- [CONSIGNE]:
Réécrivez sous forme de liste plus courte le paragraphe de l'extrait sur A kind of fierce qui commence par « Une scène sur laquelle deux rangées de néons », en gardant ses faits principaux.

- [EXTRAIT DU DOCUMENT]:
===

Photo Emilia Milewska

A kind of fierce, Katerina Andreou

Par Guillaume Rouleau

Publié le 10 août 2016

Bleu, jaune, rouge. Bleu polaire des néons, jaune poussin du sweat, rouge des lèvres. Bleu électrique du t-shirt, jaune des stries sur les joues, rouge de la férocité. Couleurs primaires. Chorégraphie exemplaire. Exemplaire de ce que la danse peut en contournant les exemples. Sur la scène du théâtre, la chorégraphe et danseuse franco-grecque Katerina Andreou présentait A kind of fierce, solo d’une quarantaine de minutes dont l’énergie contenue lui a permis de co-remporter (avec Will Rawls pour The Planet-Eaters: Second) le prix jardin d’Europe, qui récompense l’un des jeunes chorégraphes de la partie [8:tension] de ImPulsTanz – Vienna International Dance Festival. Une sorte de tension exprimée par une danse en impulsions sur la grande scène de l’Odeon, ce 8 août 2016.

Une scène sur laquelle deux rangées de néons, parallèles entre elles, parallèles au public, encadrent un micro suspendu le long d’un fil de plusieurs mètres. Deux baffles sont derrières. Distantes, évidentes. Katerina Andreou sur scène, ballerines recouvertes de collants noirs, s’échauffe dans un sweat d’un jaune éclatant. Ses lèvres, minces filets rouges, sont serrées, aspirées par l’effort. Un effort qui se fait au rythme de sa respiration. La musique est pour plus tard. Pour le public en tout cas, puisqu’elle l’écoute par de discrètes oreillettes. Un échauffement qui n’est pas celui qui précède la représentation mais qui est inclut dans cette représentation que Katerina Andreou a construit à partir des danses libres des années 1900, de l’attitude punk rock des années 1970, des soli des drag queens sur youtube, de la danse krump. Une représentation qui se fonde sur un corps toujours en action, un corps en alerte, entre habilité technique et sabotage des gestes, qui vont toujours d’un à d’autres. A kind of fierce est une réaction à l’apprentissage, une manière de désapprendre, d’apprendre à désapprendre. La danse libre retient, malgré tout, les danses apprises mais en engendre d’autres par une naïveté sous contrôle. Il y a un acharnement à sortir en public des gestes qui ne relèveraient pas d’une autorité extérieure. Partir des couleurs primaires et les mélanger par tâtonnements.

===

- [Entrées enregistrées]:
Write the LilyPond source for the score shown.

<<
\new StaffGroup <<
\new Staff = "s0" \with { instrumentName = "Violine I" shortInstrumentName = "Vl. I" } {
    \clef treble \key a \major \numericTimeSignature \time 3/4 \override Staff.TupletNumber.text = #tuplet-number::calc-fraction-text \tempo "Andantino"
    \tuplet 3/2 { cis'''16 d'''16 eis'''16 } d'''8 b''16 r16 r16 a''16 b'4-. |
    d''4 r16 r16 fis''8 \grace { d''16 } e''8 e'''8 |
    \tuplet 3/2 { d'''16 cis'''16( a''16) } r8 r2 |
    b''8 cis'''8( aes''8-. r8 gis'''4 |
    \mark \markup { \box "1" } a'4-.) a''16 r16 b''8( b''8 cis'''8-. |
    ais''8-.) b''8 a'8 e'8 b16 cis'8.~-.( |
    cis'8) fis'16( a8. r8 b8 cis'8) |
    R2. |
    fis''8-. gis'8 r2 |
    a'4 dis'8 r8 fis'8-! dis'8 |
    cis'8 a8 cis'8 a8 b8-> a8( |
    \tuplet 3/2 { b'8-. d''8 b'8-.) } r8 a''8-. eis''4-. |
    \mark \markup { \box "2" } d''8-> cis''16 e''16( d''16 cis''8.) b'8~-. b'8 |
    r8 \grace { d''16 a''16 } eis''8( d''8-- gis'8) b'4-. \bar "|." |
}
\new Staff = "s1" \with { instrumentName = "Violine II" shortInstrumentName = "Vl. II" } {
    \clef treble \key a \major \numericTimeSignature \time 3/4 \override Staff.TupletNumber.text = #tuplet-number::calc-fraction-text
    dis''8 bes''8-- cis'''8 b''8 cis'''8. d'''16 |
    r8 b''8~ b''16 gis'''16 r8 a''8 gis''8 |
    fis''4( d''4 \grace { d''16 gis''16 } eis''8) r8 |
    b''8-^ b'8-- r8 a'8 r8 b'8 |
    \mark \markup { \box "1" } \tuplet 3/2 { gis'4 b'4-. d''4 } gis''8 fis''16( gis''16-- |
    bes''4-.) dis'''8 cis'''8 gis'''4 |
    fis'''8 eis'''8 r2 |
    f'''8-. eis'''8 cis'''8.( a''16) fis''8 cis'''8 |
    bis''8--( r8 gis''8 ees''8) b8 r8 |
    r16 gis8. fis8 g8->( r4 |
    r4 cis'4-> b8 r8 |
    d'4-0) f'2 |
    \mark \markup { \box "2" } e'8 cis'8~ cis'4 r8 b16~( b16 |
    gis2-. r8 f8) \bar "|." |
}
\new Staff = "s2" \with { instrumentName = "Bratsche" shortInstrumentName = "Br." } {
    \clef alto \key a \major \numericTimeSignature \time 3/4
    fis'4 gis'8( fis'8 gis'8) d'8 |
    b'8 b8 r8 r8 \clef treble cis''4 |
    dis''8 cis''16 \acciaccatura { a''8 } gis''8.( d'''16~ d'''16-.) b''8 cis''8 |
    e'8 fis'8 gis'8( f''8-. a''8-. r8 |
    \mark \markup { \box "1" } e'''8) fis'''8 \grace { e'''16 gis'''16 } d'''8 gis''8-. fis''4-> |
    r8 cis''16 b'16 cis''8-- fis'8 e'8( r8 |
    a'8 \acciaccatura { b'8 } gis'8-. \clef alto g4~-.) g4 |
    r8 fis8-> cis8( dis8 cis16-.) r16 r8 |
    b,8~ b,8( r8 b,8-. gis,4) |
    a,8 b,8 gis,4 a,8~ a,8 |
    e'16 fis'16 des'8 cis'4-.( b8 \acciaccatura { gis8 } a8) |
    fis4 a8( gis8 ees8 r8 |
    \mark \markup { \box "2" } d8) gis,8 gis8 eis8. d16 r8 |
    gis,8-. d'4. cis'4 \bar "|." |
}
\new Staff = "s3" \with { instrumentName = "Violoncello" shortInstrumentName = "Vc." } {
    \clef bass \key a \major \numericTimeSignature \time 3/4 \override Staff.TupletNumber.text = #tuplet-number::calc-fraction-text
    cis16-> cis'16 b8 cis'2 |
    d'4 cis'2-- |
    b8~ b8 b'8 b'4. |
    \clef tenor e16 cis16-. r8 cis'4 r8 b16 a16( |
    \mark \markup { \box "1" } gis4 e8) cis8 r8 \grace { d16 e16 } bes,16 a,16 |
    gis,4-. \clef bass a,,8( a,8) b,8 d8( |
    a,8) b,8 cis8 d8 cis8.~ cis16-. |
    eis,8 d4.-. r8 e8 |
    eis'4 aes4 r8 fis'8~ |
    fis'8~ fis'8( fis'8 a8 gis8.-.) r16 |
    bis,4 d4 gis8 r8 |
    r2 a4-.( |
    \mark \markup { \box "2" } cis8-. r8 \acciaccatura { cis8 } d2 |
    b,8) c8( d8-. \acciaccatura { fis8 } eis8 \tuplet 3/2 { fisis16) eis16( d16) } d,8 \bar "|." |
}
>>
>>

===

- [RÉPONSE]:
- Sur scène, deux rangées de néons parallèles encadrent un micro suspendu à un fil de plusieurs mètres, avec deux baffles derrière.
- Katerina Andreou porte des ballerines couvertes de collants noirs et un sweat jaune éclatant. Elle s'échauffe au rythme de sa respiration, les lèvres serrées par l'effort.
- Elle écoute la musique dans des oreillettes discrètes. Le public ne l'entend que plus tard.
- Cet échauffement fait partie de la représentation.
- La pièce puise dans les danses libres des années 1900, l'attitude punk rock des années 1970, les soli de drag queens sur YouTube et le krump.
- Elle repose sur un corps toujours en action et en alerte, entre habileté technique et sabotage des gestes.
- A kind of fierce réagit à l'apprentissage : c'est une manière d'apprendre à désapprendre.
- La danse libre garde des traces des danses apprises, mais elle en crée d'autres par une naïveté sous contrôle.
- La pièce s'acharne à montrer en public des gestes qui ne viennent pas d'une autorité extérieure. Elle part des couleurs primaires et les mélange par tâtonnements.